Вероятно, в жизни женщины, вроде Берты, только раз бывает минута, когда она проникается таким глубоким сочувствием к человеку, что уже не колеблется в своих поступках и не рассуждает, хорошо это или дурно. Берта взяла его руки и прижала к своей груди.
— Останься, — ласково прошептала она и, привстав на цыпочки, обвила руками его шею. С безмолвным сочувствием она покрывала его щеки, рот и лоб частыми, быстрыми поцелуями. — Будем вместе, Вилли, — шептала она. — Мы еще чужие, но нам нужно любить друг друга! Я тебя уже люблю. Ты видишь, Вилли, я потеряла всякий стыд. Если ты уйдешь, я не знаю, что со мной будет.

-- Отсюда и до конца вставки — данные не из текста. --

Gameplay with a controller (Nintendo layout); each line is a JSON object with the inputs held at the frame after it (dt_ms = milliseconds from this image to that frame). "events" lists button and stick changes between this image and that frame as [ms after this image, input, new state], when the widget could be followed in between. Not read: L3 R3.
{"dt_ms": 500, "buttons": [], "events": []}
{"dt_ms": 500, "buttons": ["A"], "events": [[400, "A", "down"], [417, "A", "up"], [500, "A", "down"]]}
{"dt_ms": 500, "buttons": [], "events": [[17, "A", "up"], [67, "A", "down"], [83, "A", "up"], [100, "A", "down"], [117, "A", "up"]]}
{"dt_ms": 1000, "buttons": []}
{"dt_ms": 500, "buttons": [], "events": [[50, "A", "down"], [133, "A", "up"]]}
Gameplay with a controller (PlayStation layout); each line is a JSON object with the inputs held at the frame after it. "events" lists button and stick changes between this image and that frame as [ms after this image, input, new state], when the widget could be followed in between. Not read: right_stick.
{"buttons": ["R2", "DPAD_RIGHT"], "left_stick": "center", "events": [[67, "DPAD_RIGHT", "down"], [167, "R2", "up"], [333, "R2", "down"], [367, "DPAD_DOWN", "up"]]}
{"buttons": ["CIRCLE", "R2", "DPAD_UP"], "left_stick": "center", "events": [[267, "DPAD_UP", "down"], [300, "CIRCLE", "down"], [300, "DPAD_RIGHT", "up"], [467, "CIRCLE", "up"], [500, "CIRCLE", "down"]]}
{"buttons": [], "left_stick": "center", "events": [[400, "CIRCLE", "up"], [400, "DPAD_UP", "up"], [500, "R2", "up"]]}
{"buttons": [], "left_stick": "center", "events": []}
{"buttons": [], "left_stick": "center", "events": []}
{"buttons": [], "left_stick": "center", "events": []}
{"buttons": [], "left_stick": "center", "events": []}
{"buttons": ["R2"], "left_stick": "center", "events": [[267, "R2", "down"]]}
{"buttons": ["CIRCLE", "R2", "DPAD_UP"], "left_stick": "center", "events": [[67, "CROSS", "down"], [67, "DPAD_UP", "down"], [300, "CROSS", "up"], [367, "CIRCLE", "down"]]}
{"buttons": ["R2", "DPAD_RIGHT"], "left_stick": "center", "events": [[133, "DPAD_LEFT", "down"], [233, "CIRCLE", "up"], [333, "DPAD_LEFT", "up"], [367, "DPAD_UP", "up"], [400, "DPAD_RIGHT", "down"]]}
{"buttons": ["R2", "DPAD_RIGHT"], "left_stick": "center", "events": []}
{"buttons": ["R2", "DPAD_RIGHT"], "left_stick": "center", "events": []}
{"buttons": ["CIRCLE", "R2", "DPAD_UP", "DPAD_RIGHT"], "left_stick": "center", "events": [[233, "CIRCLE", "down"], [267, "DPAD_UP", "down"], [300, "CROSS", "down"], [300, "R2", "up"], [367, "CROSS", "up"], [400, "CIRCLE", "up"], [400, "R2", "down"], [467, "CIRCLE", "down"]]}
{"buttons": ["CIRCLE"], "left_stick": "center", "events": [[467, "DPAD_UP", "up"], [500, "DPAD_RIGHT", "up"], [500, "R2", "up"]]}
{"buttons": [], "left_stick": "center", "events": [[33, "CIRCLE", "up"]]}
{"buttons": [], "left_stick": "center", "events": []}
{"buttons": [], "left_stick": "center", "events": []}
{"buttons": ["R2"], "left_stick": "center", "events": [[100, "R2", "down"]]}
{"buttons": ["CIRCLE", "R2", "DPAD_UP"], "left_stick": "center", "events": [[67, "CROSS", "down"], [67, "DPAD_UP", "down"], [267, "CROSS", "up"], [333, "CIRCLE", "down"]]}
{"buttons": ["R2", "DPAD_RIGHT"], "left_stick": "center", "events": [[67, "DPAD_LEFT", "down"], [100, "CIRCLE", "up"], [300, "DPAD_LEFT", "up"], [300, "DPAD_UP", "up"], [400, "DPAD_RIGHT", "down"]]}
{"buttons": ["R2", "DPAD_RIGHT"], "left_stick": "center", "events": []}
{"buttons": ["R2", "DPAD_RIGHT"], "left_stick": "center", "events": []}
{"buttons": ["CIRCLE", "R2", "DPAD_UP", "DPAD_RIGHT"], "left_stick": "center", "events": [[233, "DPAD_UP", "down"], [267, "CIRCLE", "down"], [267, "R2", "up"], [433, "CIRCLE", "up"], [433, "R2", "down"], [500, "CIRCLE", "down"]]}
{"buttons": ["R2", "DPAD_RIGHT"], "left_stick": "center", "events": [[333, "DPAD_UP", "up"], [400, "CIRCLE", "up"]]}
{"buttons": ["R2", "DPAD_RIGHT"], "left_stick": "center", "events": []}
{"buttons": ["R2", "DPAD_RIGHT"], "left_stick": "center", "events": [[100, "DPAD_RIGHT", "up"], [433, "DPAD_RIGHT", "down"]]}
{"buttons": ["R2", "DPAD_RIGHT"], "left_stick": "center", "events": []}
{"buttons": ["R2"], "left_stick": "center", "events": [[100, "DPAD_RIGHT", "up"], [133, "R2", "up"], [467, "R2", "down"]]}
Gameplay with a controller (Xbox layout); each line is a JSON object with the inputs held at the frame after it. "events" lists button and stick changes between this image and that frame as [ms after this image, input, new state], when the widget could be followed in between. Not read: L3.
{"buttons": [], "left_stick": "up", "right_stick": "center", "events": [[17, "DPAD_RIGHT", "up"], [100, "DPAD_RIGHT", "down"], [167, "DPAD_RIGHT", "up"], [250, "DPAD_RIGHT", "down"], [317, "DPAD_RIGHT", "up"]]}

Вилли молчал, содрогаясь всем телом в ее объятиях.
— Но почему тебе так трудно поплакать со мной? — продолжала Берта. — Я тоже могу плакать о твоей жене. Смотри, вот я уже плачу…
Она крепко прижала его к себе, и многолетняя его душевная сумятица и тайная боль вылились в бурное горе; она обнимала его, гладила по голове, а он плакал и плакал, слезы падали на ее лицо, а все его большое железное тело дрожало от муки. И в эту минуту Берта познала такую глубину жалости и любви, какой ей еще не приходилось, да, вероятно, и не придется больше знать.
Всю ночь Вилли лежал в ее объятиях. Сбивчиво и прерывисто он рассказывал о своей жизни, порой начинал безудержно рыдать, потом снова говорил и говорил.
Когда забрезжило утро, оба в изнеможении заснули.
Глава десятая
Май — июль 1942 года.
Стой бурной ночи Вилли смотрел на Берту глазами, затуманенными невыразимой благодарностью. Они полюбили друг друга, как двое одиноких людей, счастливо нашедших друг друга; но Вилли, любя Берту как женщину, был привязан к ней, как ребенок к матери, и видел ее сквозь сияющую дымку обожания. Она сумела дать выход скорби, которая изглодала его сердце, ей одной он обязан тем, что вернулся к жизни. Иногда Вилли пытался объяснить, что он к ней чувствует, но каждый раз сбивался и что-то беспомощно мямлил. Тогда он просто обнимал Берту, стараясь жаркими ласками сказать ей то, чего не мог выразить в словах.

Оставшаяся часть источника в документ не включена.